Социальные обязательства другого рода ощущали стрелки, у которых после массовых убийств возникали трудности, если они замечали, что убиваемые дети похожи на их собственных [39]. Но не стоит питать слишком романтических представлений о влиянии социальных обязательств. Мы знаем также о многих случаях, в которых ощутимое или физическое присутствие супруги благоприятствовало убийствам, потому что преступник чувствовал, что его желания и выбор созвучны с теми, что испытывает его супруга. Так, например, секретарь полиции Вальтер Маттнер, чиновник администрации штаба СС и полиции в Могилеве, писал своей жене 5 октября 1941 года: «Хотел бы тебе сообщить еще кое-что. Я фактически тоже был позавчера свидетелем больших массовых смертей. Когда расстреливали первые две машины, то у меня при стрельбе немного дрожали руки. Но к этому привыкаешь. При десятой машине я уже целился спокойно и стрелял наверняка во многих женщин, детей и младенцев. Помня о том, что у меня дома тоже два грудных ребенка, с которыми эти орды поступили бы точно так же, если не в десять раз хуже. Смерть, которую мы им дали, была прекрасной быстрой смертью, по сравнению с адскими мучениями тысяч и тысяч в застенках ГПУ» [40]. Само собой разумеется, при написании этих строк Маттнер исходил из того, что его жена одобрит то, что он делает, и то, как он это обосновывает.
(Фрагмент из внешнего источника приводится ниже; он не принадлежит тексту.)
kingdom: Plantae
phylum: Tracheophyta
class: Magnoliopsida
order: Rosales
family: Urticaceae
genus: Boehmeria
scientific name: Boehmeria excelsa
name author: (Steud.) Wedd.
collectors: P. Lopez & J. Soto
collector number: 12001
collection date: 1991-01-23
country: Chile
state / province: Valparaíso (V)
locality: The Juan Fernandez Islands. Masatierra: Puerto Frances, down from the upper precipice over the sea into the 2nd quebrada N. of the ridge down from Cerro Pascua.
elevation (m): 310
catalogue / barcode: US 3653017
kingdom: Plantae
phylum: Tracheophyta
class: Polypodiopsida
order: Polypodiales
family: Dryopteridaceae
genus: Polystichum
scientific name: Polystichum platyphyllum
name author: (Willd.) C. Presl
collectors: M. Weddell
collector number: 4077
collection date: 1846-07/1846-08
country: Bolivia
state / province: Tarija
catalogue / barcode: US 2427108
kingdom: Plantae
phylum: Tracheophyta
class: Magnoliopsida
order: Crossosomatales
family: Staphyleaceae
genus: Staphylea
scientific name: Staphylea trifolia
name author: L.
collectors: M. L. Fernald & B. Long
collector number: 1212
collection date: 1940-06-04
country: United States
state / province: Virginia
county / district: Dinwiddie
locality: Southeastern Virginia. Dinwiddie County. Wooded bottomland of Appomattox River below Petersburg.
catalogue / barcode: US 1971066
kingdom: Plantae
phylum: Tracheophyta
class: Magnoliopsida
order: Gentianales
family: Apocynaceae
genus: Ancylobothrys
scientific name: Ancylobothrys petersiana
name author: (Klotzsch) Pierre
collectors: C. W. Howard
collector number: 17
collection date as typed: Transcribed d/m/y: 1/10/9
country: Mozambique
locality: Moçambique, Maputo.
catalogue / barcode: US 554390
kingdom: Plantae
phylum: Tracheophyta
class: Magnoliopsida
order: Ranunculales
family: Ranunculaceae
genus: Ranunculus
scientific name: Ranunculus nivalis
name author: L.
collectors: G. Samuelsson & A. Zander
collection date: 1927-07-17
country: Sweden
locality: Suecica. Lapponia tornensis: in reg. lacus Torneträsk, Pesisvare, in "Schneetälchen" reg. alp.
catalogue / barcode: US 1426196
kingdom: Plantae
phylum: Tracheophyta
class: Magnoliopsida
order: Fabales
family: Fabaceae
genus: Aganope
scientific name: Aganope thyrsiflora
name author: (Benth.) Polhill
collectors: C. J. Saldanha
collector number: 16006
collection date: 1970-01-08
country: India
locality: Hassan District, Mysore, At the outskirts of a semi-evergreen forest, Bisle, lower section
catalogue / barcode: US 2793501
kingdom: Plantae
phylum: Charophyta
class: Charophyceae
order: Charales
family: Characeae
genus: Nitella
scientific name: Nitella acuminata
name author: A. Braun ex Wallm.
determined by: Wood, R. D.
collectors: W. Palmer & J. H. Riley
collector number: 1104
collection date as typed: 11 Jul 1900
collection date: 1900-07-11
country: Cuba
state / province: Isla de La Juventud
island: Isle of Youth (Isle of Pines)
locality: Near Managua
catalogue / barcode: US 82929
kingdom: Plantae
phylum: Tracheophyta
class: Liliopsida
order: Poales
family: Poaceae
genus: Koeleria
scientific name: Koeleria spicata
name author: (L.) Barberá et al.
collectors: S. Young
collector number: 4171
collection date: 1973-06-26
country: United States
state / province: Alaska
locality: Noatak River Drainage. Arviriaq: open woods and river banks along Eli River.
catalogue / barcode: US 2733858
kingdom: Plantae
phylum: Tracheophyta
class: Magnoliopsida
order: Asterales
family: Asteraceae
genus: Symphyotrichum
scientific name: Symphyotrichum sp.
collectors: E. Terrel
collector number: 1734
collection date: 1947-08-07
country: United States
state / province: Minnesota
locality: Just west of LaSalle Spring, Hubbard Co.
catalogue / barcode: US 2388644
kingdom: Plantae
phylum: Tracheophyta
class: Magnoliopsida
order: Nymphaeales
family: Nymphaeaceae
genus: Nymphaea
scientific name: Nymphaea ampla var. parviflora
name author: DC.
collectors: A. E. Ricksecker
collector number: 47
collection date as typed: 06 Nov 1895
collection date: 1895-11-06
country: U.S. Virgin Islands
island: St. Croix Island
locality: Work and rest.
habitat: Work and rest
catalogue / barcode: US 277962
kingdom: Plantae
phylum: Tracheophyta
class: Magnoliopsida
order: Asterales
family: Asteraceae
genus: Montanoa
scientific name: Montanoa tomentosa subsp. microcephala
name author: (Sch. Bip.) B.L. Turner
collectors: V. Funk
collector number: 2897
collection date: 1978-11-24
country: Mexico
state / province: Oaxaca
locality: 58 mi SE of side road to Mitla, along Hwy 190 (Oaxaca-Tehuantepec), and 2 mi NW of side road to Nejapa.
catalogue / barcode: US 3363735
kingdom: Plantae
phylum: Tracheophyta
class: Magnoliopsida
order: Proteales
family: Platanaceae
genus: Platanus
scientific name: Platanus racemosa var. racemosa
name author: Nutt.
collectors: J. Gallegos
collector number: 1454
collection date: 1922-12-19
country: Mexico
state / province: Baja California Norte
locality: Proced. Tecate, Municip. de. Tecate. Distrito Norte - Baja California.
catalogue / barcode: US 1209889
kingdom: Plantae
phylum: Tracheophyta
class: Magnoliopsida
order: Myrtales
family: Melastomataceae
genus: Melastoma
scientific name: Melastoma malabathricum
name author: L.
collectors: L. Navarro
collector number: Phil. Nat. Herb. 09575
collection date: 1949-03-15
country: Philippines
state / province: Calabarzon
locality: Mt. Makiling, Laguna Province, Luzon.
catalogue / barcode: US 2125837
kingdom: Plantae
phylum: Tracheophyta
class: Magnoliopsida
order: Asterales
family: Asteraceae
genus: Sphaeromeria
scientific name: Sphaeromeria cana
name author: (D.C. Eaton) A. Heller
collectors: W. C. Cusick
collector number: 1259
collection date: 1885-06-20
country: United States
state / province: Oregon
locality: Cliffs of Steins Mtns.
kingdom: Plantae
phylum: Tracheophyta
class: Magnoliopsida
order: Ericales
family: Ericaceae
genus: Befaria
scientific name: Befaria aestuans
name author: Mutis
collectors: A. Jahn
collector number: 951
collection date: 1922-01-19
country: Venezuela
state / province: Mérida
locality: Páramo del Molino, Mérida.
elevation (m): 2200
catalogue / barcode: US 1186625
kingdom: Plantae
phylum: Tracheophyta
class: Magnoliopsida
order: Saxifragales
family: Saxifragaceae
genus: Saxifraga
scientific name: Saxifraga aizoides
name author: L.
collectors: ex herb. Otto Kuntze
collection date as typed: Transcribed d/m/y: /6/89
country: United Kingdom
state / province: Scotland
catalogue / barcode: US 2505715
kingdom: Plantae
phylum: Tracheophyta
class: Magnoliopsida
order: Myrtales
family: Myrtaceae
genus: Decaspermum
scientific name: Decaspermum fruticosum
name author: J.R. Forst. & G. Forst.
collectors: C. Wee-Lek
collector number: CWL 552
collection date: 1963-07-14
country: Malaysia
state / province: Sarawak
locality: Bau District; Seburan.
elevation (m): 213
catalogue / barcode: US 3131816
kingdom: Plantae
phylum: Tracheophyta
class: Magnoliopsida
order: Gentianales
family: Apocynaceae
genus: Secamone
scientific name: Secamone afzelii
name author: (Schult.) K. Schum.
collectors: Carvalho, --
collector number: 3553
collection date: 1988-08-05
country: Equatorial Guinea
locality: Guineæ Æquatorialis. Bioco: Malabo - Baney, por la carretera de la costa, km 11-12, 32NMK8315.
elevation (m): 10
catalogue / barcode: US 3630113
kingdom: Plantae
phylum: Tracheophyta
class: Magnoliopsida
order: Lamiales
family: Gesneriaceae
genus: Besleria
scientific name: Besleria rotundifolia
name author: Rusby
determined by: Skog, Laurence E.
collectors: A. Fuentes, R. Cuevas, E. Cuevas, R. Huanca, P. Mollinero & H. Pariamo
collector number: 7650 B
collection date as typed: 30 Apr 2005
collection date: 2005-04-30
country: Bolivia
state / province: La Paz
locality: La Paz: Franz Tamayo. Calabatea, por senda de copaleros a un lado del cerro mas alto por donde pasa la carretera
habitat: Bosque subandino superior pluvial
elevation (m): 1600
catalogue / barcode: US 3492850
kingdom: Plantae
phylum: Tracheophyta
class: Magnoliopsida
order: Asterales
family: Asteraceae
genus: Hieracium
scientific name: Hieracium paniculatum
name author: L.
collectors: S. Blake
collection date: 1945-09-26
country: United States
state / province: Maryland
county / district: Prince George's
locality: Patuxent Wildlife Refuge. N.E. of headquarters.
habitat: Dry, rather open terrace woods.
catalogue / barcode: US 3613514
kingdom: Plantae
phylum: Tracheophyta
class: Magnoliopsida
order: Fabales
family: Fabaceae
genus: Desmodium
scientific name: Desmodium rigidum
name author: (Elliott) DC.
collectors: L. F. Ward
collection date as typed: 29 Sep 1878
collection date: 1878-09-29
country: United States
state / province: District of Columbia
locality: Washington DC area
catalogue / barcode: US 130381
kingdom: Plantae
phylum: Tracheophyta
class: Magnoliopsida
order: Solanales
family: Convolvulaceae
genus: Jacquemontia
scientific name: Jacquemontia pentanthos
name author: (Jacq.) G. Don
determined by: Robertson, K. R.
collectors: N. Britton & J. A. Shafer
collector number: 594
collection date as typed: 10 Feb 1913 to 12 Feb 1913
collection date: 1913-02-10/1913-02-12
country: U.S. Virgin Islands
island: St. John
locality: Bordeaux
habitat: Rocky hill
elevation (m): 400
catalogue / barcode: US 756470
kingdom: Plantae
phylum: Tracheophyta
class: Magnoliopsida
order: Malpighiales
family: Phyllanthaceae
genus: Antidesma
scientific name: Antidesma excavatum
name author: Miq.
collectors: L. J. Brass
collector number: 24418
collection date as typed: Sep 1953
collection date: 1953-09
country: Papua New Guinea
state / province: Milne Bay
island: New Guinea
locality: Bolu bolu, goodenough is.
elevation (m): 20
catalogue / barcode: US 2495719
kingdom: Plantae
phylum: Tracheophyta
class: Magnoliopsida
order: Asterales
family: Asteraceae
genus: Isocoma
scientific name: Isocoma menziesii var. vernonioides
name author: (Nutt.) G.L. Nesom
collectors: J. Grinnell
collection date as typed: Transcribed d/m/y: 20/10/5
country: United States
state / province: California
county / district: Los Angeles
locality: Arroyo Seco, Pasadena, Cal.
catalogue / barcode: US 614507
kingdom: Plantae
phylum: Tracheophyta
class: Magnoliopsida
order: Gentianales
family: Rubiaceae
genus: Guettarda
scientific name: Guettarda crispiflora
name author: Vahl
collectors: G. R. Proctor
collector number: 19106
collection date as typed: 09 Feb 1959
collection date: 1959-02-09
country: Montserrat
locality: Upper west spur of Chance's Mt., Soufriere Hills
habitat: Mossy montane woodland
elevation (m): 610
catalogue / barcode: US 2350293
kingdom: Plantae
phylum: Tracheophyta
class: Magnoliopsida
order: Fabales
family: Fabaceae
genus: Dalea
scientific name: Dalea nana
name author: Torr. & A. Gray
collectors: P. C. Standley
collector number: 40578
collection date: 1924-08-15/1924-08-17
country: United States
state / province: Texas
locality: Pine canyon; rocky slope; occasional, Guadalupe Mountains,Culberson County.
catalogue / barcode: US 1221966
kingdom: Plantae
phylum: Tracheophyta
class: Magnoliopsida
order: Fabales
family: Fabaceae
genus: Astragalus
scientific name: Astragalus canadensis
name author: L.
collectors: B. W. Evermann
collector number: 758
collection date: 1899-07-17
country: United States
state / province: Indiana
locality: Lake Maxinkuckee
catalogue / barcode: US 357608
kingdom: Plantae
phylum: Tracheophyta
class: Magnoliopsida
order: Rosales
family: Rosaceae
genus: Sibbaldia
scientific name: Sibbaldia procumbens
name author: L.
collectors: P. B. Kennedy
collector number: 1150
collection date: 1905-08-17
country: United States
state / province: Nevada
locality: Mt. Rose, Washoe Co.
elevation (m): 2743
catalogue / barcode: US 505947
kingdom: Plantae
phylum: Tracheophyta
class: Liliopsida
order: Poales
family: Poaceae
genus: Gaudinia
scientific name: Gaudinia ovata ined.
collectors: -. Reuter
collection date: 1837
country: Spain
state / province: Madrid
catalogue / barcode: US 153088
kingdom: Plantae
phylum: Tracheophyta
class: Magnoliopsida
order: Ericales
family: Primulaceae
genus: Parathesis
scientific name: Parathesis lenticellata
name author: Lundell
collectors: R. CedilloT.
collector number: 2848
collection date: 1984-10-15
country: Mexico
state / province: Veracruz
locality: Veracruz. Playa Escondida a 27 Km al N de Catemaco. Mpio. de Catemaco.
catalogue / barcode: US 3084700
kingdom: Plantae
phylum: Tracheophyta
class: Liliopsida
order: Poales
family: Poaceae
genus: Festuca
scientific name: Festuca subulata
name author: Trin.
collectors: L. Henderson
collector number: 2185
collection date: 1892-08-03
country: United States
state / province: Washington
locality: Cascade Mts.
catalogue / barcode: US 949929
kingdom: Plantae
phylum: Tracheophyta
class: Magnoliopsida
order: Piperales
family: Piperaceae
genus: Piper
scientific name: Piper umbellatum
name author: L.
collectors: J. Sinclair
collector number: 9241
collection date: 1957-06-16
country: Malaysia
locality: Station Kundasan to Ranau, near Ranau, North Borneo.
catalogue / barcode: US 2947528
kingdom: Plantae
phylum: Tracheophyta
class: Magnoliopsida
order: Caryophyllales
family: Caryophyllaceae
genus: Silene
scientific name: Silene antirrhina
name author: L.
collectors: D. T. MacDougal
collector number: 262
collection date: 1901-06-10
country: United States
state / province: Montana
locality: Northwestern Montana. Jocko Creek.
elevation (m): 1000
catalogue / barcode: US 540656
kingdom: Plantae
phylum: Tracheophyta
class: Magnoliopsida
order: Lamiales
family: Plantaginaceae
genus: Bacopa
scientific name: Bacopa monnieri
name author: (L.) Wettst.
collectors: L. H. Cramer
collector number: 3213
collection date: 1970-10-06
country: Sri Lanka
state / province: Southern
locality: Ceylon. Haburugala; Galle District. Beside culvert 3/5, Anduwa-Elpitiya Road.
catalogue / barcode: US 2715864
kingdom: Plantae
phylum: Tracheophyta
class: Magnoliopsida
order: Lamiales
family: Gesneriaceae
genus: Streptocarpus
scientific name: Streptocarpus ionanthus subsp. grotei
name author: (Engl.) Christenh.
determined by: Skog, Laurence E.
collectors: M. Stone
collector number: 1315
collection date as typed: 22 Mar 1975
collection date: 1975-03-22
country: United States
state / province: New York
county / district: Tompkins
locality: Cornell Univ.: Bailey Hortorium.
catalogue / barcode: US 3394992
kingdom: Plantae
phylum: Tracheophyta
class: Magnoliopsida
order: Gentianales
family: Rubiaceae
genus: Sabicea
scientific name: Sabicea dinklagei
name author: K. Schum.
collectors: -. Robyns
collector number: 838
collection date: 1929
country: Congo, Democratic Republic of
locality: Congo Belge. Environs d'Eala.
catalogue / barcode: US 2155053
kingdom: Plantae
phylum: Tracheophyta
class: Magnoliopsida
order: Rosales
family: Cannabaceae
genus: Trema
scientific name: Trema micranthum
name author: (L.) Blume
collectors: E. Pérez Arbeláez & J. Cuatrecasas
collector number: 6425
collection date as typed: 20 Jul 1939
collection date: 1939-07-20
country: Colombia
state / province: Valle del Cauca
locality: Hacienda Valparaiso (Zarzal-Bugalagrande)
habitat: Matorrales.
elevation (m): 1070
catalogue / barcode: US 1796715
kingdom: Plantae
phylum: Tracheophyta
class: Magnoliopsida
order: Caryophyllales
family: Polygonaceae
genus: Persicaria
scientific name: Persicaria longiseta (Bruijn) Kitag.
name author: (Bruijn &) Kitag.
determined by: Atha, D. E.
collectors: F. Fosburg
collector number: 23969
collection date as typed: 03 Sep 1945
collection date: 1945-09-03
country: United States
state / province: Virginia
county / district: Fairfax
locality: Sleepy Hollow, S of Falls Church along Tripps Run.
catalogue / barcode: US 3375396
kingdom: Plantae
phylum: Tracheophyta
Еще один, более экстремальный случай, представляет Вера Вольауф, жена капитана Юлиуса Вольауфа. Ее муж был командиром роты в 101-м резервном полицейском батальоне, который проводил многочисленные «еврейские акции» [41]. Бывшая в то время беременной, фрау Вольауф находила такое удовольствие в облавах на евреев с целью их последующей депортации и рас-стрела, что не могла себе отказать в том, чтобы целыми днями при всем этом присутствовать и все рассматривать с самого близкого расстояния, что даже вызывало возмущение среди личного состава батальона [42]. В разговорах генерала-танкиста Хайнриха Эбербаха тоже явно прослеживаются социальные- обязательства. В октябре 1944 года в британском лагере для военнопленных Трент-Парк он говорил о том, должен ли участвовать в британской пропаганде:
«Я очень известен в кругах танкистов. (…) Я убежден в том, что если я вы-ступлю с таким призывом, который народ где-нибудь услышит или прочитает — в листовках, которые сбрасывают над линией фронта, или еще где- то, то это действительно окажет на людей определенное воздействие. Но, во-первых, это дело представляется мне как никогда бездонной низостью, мне бы просто пришлось идти против чувства, что я никогда не должен был этого делать. Затем, совершенно независимо от этого, моя жена и мои дети — о них и говорить нечего. Мне будет стыдно перед моей женой за то, что я делаю. Моя жена такая националистка, что я никогда бы не смог этого сделать» [43].